• [Exercise instructions] Return the lines below character for character, leaving out the pictures.

****

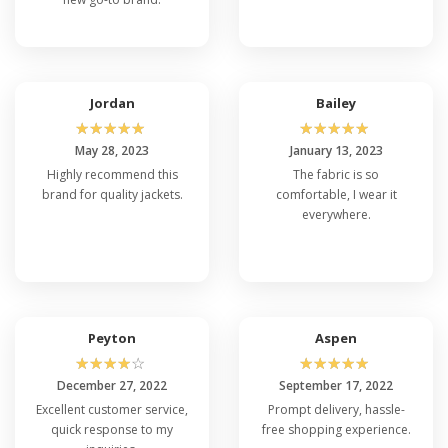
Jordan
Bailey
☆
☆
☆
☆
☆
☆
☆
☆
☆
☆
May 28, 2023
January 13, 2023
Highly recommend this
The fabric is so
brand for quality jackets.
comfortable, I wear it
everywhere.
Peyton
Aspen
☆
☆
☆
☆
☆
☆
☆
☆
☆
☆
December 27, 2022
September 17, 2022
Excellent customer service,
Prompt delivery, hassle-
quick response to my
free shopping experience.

****

• [Your response]
Jordan
Bailey
☆
☆
☆
☆
☆
☆
☆
☆
☆
☆
May 28, 2023
January 13, 2023
Highly recommend this
The fabric is so
brand for quality jackets.
comfortable, I wear it
everywhere.
Peyton
Aspen
☆
☆
☆
☆
☆
☆
☆
☆
☆
☆
December 27, 2022
September 17, 2022
Excellent customer service,
Prompt delivery, hassle-
quick response to my
free shopping experience.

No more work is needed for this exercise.